Cronache dal brigantaggio e dintorni di Valentino Romano (XXIII)

Il fiume della Storia trascina e sommerge le piccole storie individuali, l’onda dell’oblìo le cancella dalla memoria del mondo; scrivere significa anche camminare lungo il fiume, risalire la corrente, ripescare esistenze naufragate, ritrovare relitti impigliati sulle rive e imbarcarli su una precaria Arca di Noè di carta.
Claudio Magris
Brigante per gelosia.
Tuoro di Sessa Aurunca, ottobre del 1863
Pasquale Perrotta è un contadino ventiquattrenne di Tuoro: come tanti giovani della sua età ha una ragazza: io amoreggiava con la nubile mia compaesana Gaetana Esposita.
É un ragazzo tranquillo, senza grilli per la testa, lavora duramente nei campi e si tiene lontano dalle tempeste del periodo; la pubblica Autorità non può rimproverargli nulla.
Ad un certo punto però, nell’agosto del ’63, si dà improvvisamente alla macchia. Il venticinque incoccia nella banda di Francesco Tommasino che lo arruola: con una dozzina di briganti, sopravvivendo alla giornata, si dirigono verso Caspoli. Qui incontrano la banda di Ciccio Guerra (il marito della più famosa Michelina di Cesare) che li aggrega alla sua formazione, composta da una quarantina di uomini.

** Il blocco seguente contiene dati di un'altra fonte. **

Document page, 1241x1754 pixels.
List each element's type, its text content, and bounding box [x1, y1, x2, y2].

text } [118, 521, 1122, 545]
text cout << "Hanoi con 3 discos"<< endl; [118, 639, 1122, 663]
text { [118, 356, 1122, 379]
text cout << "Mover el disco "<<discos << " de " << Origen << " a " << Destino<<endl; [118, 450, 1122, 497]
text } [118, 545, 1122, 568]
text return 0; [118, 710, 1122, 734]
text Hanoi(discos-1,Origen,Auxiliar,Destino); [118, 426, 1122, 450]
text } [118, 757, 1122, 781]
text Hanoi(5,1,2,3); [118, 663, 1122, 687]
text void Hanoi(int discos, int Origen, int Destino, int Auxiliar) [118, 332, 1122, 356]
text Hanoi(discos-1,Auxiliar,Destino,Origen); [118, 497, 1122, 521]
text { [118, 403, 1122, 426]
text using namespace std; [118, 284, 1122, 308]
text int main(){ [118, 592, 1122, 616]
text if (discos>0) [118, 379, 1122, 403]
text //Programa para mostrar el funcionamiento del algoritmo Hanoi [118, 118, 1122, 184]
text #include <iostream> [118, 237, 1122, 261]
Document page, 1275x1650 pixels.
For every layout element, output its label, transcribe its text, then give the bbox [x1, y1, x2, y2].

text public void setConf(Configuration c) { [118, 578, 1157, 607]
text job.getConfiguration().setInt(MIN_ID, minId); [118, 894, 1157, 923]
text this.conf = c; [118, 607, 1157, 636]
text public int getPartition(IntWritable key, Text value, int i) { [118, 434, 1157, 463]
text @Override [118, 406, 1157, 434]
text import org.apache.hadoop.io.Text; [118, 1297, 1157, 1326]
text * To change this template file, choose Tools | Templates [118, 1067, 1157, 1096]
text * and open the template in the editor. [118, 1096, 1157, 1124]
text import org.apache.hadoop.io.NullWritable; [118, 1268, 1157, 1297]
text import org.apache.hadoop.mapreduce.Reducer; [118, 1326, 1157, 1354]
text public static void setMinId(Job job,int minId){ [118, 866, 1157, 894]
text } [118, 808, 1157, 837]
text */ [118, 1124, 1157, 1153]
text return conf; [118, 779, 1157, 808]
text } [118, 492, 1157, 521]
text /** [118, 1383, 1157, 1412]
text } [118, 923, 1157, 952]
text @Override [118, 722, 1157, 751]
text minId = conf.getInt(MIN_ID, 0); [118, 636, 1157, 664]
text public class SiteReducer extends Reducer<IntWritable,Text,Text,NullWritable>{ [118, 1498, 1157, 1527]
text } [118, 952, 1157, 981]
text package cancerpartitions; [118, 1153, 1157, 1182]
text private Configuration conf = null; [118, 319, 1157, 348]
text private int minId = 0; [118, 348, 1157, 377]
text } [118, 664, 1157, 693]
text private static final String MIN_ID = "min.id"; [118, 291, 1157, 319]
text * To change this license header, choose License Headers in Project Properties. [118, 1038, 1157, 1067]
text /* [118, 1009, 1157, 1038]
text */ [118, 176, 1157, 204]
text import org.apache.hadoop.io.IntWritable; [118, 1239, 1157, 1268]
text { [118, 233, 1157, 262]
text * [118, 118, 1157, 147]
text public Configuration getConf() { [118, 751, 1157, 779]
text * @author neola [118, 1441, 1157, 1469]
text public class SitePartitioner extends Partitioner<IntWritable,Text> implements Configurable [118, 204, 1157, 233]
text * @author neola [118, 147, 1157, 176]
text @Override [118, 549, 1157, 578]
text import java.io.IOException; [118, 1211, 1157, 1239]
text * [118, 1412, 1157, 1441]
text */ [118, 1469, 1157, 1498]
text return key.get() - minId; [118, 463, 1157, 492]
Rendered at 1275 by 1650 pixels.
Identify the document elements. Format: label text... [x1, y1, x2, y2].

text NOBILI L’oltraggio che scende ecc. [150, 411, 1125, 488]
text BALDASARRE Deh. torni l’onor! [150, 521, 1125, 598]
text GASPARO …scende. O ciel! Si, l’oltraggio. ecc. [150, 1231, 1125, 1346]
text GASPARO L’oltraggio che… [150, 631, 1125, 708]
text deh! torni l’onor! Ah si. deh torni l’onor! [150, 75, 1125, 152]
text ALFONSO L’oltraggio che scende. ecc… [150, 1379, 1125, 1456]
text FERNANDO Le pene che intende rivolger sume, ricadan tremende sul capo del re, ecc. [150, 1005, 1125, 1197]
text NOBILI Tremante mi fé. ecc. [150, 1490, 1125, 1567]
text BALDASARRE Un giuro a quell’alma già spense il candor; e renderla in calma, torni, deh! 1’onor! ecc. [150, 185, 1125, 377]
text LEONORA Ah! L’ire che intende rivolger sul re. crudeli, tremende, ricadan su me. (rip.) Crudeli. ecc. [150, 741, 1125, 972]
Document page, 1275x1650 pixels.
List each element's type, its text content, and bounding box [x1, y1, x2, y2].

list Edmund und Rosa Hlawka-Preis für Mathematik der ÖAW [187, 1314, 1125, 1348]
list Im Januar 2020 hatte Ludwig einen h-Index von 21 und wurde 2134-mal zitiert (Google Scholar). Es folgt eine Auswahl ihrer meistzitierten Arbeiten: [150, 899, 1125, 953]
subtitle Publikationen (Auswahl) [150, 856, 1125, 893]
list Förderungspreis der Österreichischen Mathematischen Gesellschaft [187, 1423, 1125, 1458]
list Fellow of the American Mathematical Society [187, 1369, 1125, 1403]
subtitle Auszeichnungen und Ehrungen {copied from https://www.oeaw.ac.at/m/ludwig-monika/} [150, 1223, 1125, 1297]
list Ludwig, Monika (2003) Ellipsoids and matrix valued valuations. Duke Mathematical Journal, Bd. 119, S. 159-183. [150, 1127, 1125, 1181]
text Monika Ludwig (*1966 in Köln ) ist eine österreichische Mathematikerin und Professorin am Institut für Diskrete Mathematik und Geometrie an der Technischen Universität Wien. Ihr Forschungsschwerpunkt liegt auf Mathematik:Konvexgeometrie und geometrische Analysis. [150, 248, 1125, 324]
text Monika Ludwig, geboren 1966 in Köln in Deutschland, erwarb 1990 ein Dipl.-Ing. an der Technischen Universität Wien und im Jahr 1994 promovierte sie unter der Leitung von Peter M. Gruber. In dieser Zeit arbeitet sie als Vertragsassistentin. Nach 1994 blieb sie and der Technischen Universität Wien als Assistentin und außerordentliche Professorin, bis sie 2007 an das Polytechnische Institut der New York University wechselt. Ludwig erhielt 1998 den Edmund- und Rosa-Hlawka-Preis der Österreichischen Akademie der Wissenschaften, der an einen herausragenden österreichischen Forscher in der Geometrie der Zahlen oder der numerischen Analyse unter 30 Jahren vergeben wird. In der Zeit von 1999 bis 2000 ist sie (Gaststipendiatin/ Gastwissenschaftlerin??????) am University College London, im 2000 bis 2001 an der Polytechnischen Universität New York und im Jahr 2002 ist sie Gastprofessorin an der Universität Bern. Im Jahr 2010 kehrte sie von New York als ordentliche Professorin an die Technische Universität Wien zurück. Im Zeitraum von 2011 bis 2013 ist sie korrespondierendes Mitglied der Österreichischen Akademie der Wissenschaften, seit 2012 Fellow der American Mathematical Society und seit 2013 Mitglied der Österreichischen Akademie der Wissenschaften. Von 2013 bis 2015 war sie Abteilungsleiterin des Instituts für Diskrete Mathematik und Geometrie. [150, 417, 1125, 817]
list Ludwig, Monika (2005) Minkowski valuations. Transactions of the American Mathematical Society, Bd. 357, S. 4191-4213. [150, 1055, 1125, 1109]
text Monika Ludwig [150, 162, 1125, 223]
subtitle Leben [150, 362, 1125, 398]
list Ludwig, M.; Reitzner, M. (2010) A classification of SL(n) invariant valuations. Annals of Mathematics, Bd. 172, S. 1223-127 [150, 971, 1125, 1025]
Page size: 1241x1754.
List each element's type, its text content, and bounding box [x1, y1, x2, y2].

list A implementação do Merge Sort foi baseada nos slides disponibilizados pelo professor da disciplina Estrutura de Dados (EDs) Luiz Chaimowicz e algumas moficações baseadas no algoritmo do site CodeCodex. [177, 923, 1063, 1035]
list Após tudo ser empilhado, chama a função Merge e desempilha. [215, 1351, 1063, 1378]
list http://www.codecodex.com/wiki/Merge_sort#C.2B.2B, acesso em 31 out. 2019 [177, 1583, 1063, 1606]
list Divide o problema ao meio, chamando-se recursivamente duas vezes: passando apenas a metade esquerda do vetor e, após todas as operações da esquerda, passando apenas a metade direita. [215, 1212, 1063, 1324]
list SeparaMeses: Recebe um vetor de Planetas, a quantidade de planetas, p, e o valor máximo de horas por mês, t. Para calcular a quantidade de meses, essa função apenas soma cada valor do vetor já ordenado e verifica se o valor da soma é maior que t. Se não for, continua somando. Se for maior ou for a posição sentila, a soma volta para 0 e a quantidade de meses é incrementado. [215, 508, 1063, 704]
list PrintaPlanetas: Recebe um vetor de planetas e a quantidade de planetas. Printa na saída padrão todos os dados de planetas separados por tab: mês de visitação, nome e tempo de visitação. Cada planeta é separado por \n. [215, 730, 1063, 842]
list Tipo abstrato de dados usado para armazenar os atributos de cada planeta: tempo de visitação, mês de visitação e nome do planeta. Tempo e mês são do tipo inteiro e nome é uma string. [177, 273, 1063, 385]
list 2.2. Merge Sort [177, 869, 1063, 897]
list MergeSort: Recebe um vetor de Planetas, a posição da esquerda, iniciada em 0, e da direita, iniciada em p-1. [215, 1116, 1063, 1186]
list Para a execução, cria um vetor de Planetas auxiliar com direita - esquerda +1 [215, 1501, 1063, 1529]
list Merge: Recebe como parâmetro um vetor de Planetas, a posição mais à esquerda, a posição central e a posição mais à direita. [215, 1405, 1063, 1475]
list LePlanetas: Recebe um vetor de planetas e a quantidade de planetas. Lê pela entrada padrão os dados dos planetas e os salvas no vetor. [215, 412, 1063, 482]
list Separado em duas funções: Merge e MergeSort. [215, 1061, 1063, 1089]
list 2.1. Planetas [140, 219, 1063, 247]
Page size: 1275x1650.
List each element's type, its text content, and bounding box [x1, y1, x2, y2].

Guerra, che scorre la campagna autonomamente, ma unendosi spesso con Fuoco e Pace, si muove lungo il confine tra l’ex Regno delle Due Sicilie e lo Stato Pontificio, operando nel primo e rifugiandosi nel secondo. È vita dura quella alla macchia, la latitanza rende particolarmente costosa ogni cosa, dall’approvvigionamento dei viveri alla complicità dei fiancheggiatori. E Ciccio Guerra si arrangia come meglio può: così, una decina di giorni dopo l’arruolamento della banda di Tomasini, dice di volersi indennizzare di ducati mille e duecento che aveva speso per nostro vitto. Potrà farlo solo se Tomasini e compagni commettono qualche piccolo furto: questi però sono solo poveracci travolti dalle circostanze, non autentici briganti e se la svignano con il pretesto di visitare i nostri parenti.
Il nostro Pasquale e gli altri continuano a girovagare per le campagne e, in cerca di cibo, l’otto settembre cercano di penetrare in un casolare di Fontanafredda; ma la casa è vigilata e sono costretti a fuggire. Per giunta Pasquale si ammala ed è costretto a rifugiarsi in una grotta vicino a Tuoro. La vita brigantesca non fa per lui, decisamente. Per questo, nell’ottobre, si costituisce al delegato di Pubblica Sicurezza.
Per lui si aprono le porte del carcere e inizia la trafila degli interrogatori: le autorità vogliono sapere i nomi degli altri componenti la banda, le mosse di Ciccio Guerra, chi sono coloro che li aiutano, in quali posti si rifugiano. Insomma, tutte le notizie utili alla caccia dei briganti.
Pasquale balbetta le poche risposte che è in grado di dare, ma non basta: gli inquirenti insistono, vogliono sapere anche il motivo per il quale si è dato alla latitanza, chi è che velo ha indirizzato, di quali trame reazionarie è stato complice. E il giovane – che non sa nulla di trame e complicità, di reazionari e liberali, di Francesco e di Vittorio – ammette candidamente che è fuggito nelle campagne per… gelosia!
Infatti nel mese di agosto ultimo venne in congedo l’altro compaesano Andrea Turcoletti, bersagliere Nazionale. La Gaetana mi tradì e nella sera del diciotto agosto, avendoli incontrati uniti presso l’abitato, per far paura alla Gaetana, le sparai contro una pistola carica a piccoli proiettili senz’aver idea di offenderla; ed infatti non colpii.
I rozzi inquirenti stentano a credere che Pasquale non avesse veramente in animo di uccidere la Gaetana: non sono in grado di capire che, quando si è amata veramente una persona, non si può odiarla al punto di farle del male. E che, se anche si preme un grilletto non è per rabbia ma per delusione. Ma le autorità devono colpire i briganti, anche quelli che lo sono diventati per amore: e lo condannano.
Però, e senza giustificare affatto la violenza contro una donna, dobbiamo convenire – sia pure sottovoce – che un pochino Gaetana se l’è cercata: benedetta figliola, proprio con un bersagliere nazionale dovevi cornificare un contadino del Sud?